TASK DESCRIPTION: Your copy should hold every record verbatim and none of the pictures.

(Stored data entries)
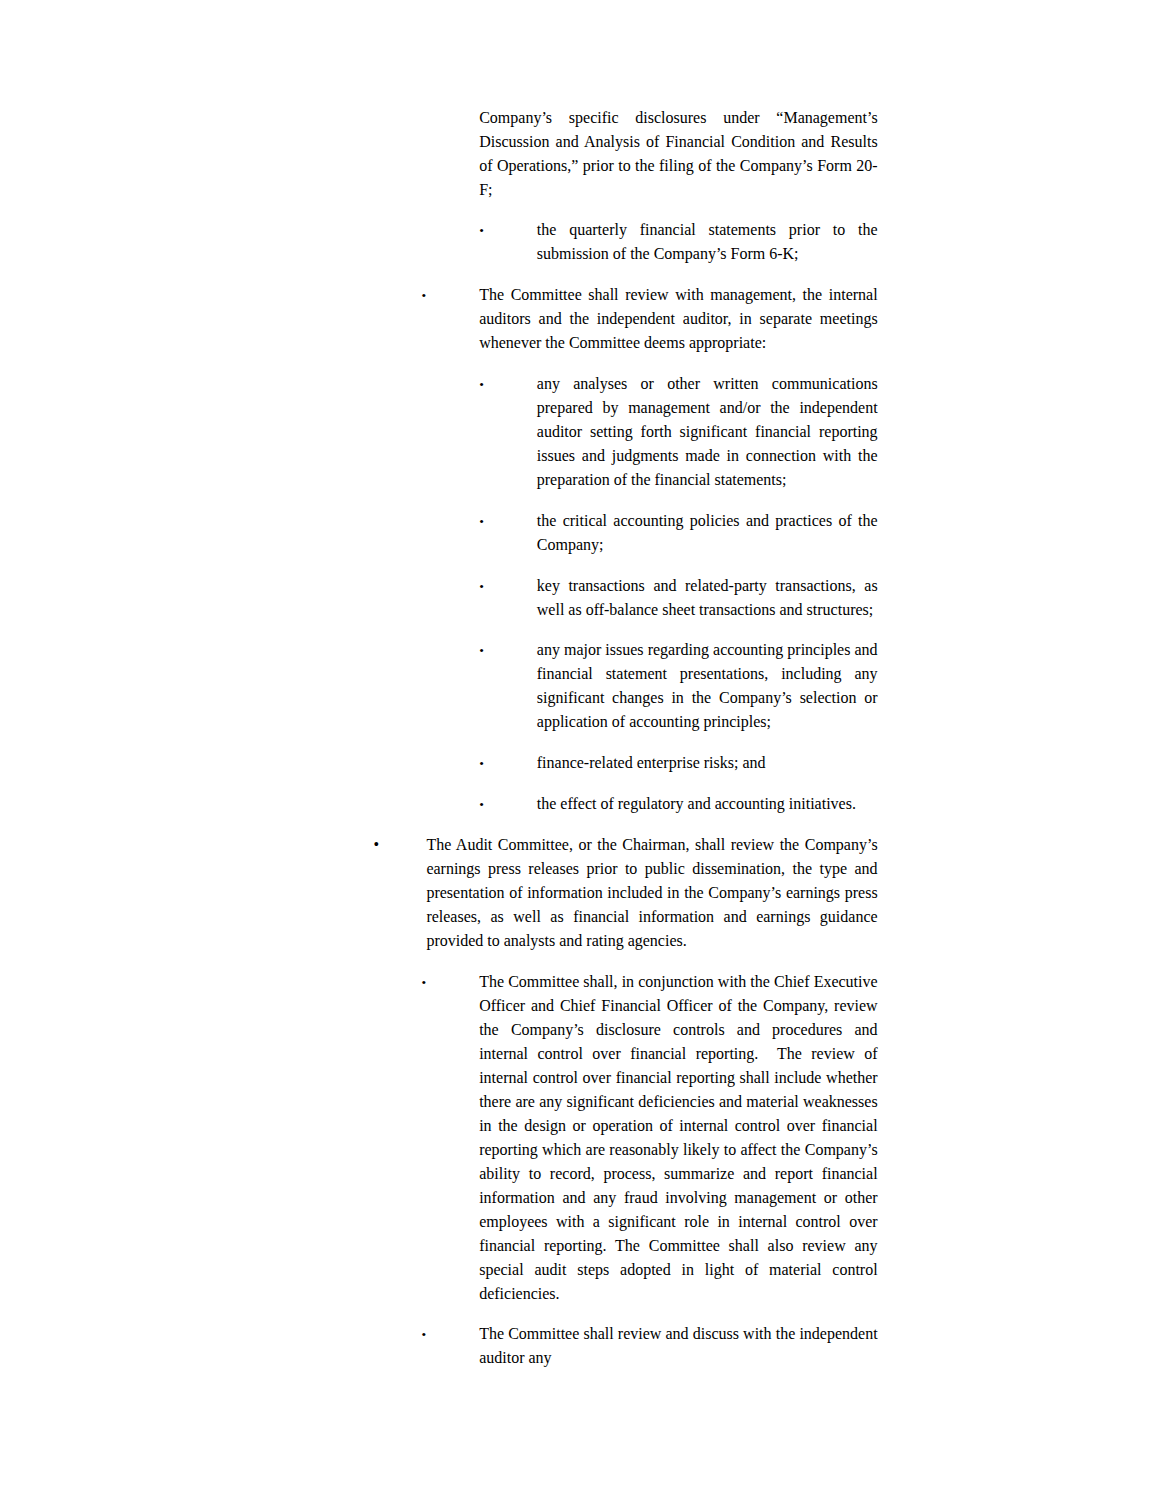Company’s specific disclosures under “Management’s Discussion and Analysis of Financial Condition and Results of Operations,” prior to the filing of the Company’s Form 20-F;
the quarterly financial statements prior to the submission of the Company’s Form 6-K;
The Committee shall review with management, the internal auditors and the independent auditor, in separate meetings whenever the Committee deems appropriate:
any analyses or other written communications prepared by management and/or the independent auditor setting forth significant financial reporting issues and judgments made in connection with the preparation of the financial statements;
the critical accounting policies and practices of the Company;
key transactions and related-party transactions, as well as off-balance sheet transactions and structures;
any major issues regarding accounting principles and financial statement presentations, including any significant changes in the Company’s selection or application of accounting principles;
finance-related enterprise risks; and
the effect of regulatory and accounting initiatives.
The Audit Committee, or the Chairman, shall review the Company’s earnings press releases prior to public dissemination, the type and presentation of information included in the Company’s earnings press releases, as well as financial information and earnings guidance provided to analysts and rating agencies.
The Committee shall, in conjunction with the Chief Executive Officer and Chief Financial Officer of the Company, review the Company’s disclosure controls and procedures and internal control over financial reporting. The review of internal control over financial reporting shall include whether there are any significant deficiencies and material weaknesses in the design or operation of internal control over financial reporting which are reasonably likely to affect the Company’s ability to record, process, summarize and report financial information and any fraud involving management or other employees with a significant role in internal control over financial reporting. The Committee shall also review any special audit steps adopted in light of material control deficiencies.
The Committee shall review and discuss with the independent auditor any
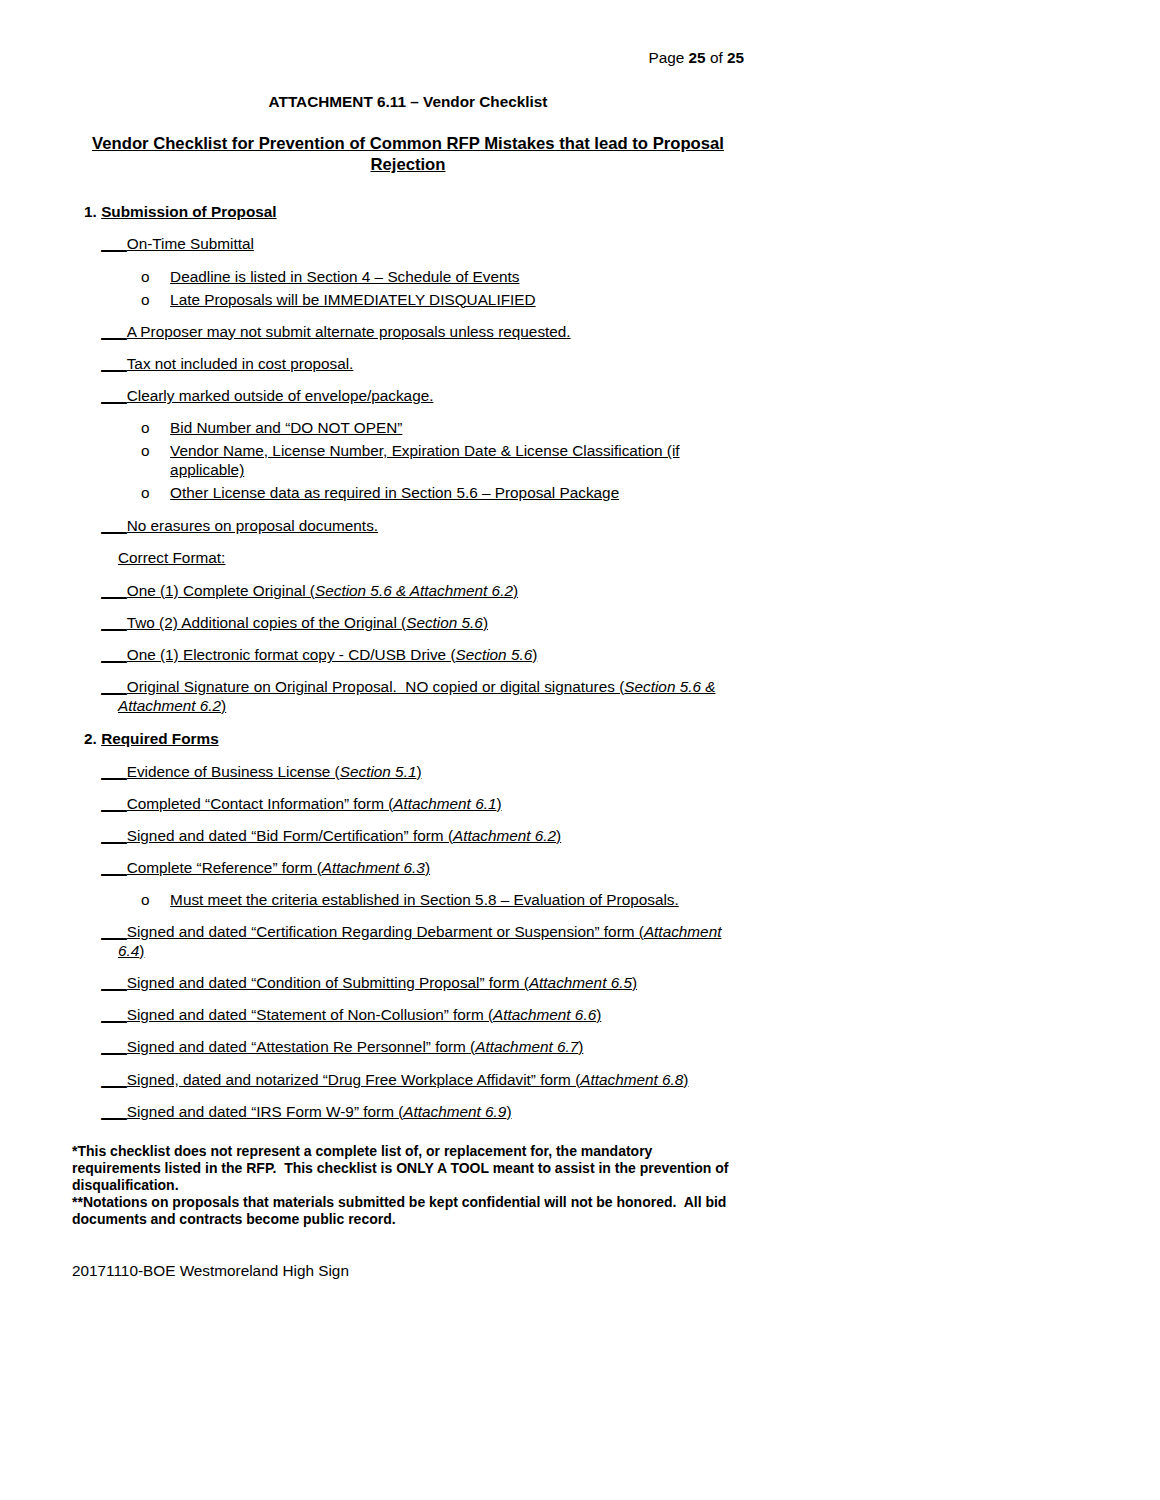Page 25 of 25
ATTACHMENT 6.11 – Vendor Checklist
Vendor Checklist for Prevention of Common RFP Mistakes that lead to Proposal Rejection
Submission of Proposal
On-Time Submittal
Deadline is listed in Section 4 – Schedule of Events
Late Proposals will be IMMEDIATELY DISQUALIFIED
A Proposer may not submit alternate proposals unless requested.
Tax not included in cost proposal.
Clearly marked outside of envelope/package.
Bid Number and “DO NOT OPEN”
Vendor Name, License Number, Expiration Date & License Classification (if applicable)
Other License data as required in Section 5.6 – Proposal Package
No erasures on proposal documents.
Correct Format:
One (1) Complete Original (Section 5.6 & Attachment 6.2)
Two (2) Additional copies of the Original (Section 5.6)
One (1) Electronic format copy - CD/USB Drive (Section 5.6)
Original Signature on Original Proposal. NO copied or digital signatures (Section 5.6 & Attachment 6.2)
Required Forms
Evidence of Business License (Section 5.1)
Completed “Contact Information” form (Attachment 6.1)
Signed and dated “Bid Form/Certification” form (Attachment 6.2)
Complete “Reference” form (Attachment 6.3)
Must meet the criteria established in Section 5.8 – Evaluation of Proposals.
Signed and dated “Certification Regarding Debarment or Suspension” form (Attachment 6.4)
Signed and dated “Condition of Submitting Proposal” form (Attachment 6.5)
Signed and dated “Statement of Non-Collusion” form (Attachment 6.6)
Signed and dated “Attestation Re Personnel” form (Attachment 6.7)
Signed, dated and notarized “Drug Free Workplace Affidavit” form (Attachment 6.8)
Signed and dated “IRS Form W-9” form (Attachment 6.9)
*This checklist does not represent a complete list of, or replacement for, the mandatory requirements listed in the RFP. This checklist is ONLY A TOOL meant to assist in the prevention of disqualification.
**Notations on proposals that materials submitted be kept confidential will not be honored. All bid documents and contracts become public record.
20171110-BOE Westmoreland High Sign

ANSWER BOX:
Company’s specific disclosures under “Management’s Discussion and Analysis of Financial Condition and Results of Operations,” prior to the filing of the Company’s Form 20-F;
the quarterly financial statements prior to the submission of the Company’s Form 6-K;
The Committee shall review with management, the internal auditors and the independent auditor, in separate meetings whenever the Committee deems appropriate:
any analyses or other written communications prepared by management and/or the independent auditor setting forth significant financial reporting issues and judgments made in connection with the preparation of the financial statements;
the critical accounting policies and practices of the Company;
key transactions and related-party transactions, as well as off-balance sheet transactions and structures;
any major issues regarding accounting principles and financial statement presentations, including any significant changes in the Company’s selection or application of accounting principles;
finance-related enterprise risks; and
the effect of regulatory and accounting initiatives.
The Audit Committee, or the Chairman, shall review the Company’s earnings press releases prior to public dissemination, the type and presentation of information included in the Company’s earnings press releases, as well as financial information and earnings guidance provided to analysts and rating agencies.
The Committee shall, in conjunction with the Chief Executive Officer and Chief Financial Officer of the Company, review the Company’s disclosure controls and procedures and internal control over financial reporting. The review of internal control over financial reporting shall include whether there are any significant deficiencies and material weaknesses in the design or operation of internal control over financial reporting which are reasonably likely to affect the Company’s ability to record, process, summarize and report financial information and any fraud involving management or other employees with a significant role in internal control over financial reporting. The Committee shall also review any special audit steps adopted in light of material control deficiencies.
The Committee shall review and discuss with the independent auditor any
Page 25 of 25
ATTACHMENT 6.11 – Vendor Checklist
Vendor Checklist for Prevention of Common RFP Mistakes that lead to Proposal Rejection
Submission of Proposal
On-Time Submittal
Deadline is listed in Section 4 – Schedule of Events
Late Proposals will be IMMEDIATELY DISQUALIFIED
A Proposer may not submit alternate proposals unless requested.
Tax not included in cost proposal.
Clearly marked outside of envelope/package.
Bid Number and “DO NOT OPEN”
Vendor Name, License Number, Expiration Date & License Classification (if applicable)
Other License data as required in Section 5.6 – Proposal Package
No erasures on proposal documents.
Correct Format:
One (1) Complete Original (Section 5.6 & Attachment 6.2)
Two (2) Additional copies of the Original (Section 5.6)
One (1) Electronic format copy - CD/USB Drive (Section 5.6)
Original Signature on Original Proposal. NO copied or digital signatures (Section 5.6 & Attachment 6.2)
Required Forms
Evidence of Business License (Section 5.1)
Completed “Contact Information” form (Attachment 6.1)
Signed and dated “Bid Form/Certification” form (Attachment 6.2)
Complete “Reference” form (Attachment 6.3)
Must meet the criteria established in Section 5.8 – Evaluation of Proposals.
Signed and dated “Certification Regarding Debarment or Suspension” form (Attachment 6.4)
Signed and dated “Condition of Submitting Proposal” form (Attachment 6.5)
Signed and dated “Statement of Non-Collusion” form (Attachment 6.6)
Signed and dated “Attestation Re Personnel” form (Attachment 6.7)
Signed, dated and notarized “Drug Free Workplace Affidavit” form (Attachment 6.8)
Signed and dated “IRS Form W-9” form (Attachment 6.9)
*This checklist does not represent a complete list of, or replacement for, the mandatory requirements listed in the RFP. This checklist is ONLY A TOOL meant to assist in the prevention of disqualification.
**Notations on proposals that materials submitted be kept confidential will not be honored. All bid documents and contracts become public record.
20171110-BOE Westmoreland High Sign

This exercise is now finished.